Can EasyFit be used to analyze time series data? To answer this question we recently received from a customer, we will shed some light on the differences between the probabilistic analysis and time series analysis.
When dealing with time series data, you usually have as an input a set of (time, value) data pairs indicating the consecutive measurements taken at equally spaced time intervals. The goal of time series analysis is to identify the nature of the process represented by your data, and use it to forecast the future values of the time series being analyzed.
A widespread application of such an analysis is weather forecasting: for more than a century, hundreds of weather stations around the world record various important parameters such as the air temperature, wind speed, precipitation, snowfall etc. Based on these data, scientists build models reflecting seasonal weather changes (depending on the time of the year) as well as the global trends – for example, temperature change during the last 50 years. These models are used to provide weather forecast for government and commercial organizations. In a typical forecast, the predicted values are not assigned probability: “In May, the maximum daily air temperature is expected to be 22 degrees Celsius.”

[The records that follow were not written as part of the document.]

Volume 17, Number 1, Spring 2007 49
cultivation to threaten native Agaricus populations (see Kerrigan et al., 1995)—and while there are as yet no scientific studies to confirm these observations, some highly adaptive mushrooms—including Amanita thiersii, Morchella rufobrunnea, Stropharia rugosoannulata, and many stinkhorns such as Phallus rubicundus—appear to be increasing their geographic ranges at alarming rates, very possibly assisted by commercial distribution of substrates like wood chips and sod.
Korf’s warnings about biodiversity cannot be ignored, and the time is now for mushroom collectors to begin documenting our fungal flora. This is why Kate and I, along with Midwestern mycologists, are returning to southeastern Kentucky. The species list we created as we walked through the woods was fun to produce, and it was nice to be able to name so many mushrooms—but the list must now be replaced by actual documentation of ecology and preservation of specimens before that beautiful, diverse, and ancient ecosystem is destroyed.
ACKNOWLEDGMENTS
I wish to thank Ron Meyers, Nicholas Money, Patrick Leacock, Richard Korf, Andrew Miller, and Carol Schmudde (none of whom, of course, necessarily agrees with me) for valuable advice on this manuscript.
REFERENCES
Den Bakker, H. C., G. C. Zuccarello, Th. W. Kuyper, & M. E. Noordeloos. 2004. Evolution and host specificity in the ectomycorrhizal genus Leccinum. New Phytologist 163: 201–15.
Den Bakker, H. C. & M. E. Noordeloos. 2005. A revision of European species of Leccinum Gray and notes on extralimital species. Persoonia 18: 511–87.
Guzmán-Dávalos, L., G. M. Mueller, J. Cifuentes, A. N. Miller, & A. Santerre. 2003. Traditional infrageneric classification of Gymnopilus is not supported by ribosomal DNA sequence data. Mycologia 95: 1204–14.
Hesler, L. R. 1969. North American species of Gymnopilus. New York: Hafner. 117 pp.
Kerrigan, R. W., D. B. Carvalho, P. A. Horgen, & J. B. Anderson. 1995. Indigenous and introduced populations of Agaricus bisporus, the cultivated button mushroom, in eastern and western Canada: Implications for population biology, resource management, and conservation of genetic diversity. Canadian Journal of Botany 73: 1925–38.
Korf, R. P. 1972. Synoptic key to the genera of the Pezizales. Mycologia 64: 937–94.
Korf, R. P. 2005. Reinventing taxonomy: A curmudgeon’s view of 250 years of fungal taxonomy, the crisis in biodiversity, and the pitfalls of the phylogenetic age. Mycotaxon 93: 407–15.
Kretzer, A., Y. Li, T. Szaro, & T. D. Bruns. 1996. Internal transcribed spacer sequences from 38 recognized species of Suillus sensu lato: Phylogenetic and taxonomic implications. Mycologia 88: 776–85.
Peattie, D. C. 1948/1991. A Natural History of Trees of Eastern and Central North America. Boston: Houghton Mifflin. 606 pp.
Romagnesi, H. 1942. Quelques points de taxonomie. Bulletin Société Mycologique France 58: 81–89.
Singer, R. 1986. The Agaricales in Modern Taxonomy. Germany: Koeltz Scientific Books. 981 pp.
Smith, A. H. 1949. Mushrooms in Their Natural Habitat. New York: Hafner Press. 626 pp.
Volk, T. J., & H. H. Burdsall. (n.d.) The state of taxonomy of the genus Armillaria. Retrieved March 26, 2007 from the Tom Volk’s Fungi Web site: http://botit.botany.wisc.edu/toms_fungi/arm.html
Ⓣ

In contrast to the predictions based on time series analysis, when performing probabilistic analysis, you get not just a single value as a forecast, but a probabilistic model that accounts for uncertainty. In this scenario, you would obtain a continuous range of values and assigned probabilities. Of course, for real world applications, it is more practical to deal with specific values, so the probabilistic models are used to obtain predictions at fixed probability levels. Considering the above example, a forecast might look like: “In May, the maximum daily air temperature will be 22 degrees Celsius with 95% probability.”
So can distribution fitting be useful when analyzing time series data? The answer depends on the goals of your analysis – i.e. what kind of information you want to derive from your data. If you want to understand the connection between the predicted values and the probability, you should fit distributions to your data (just keep in mind that in this case the “time” variable will be unused). On the other hand, if you need to identify seasonal patterns or global trends in your data, you should go with the “classical” time series analysis methods.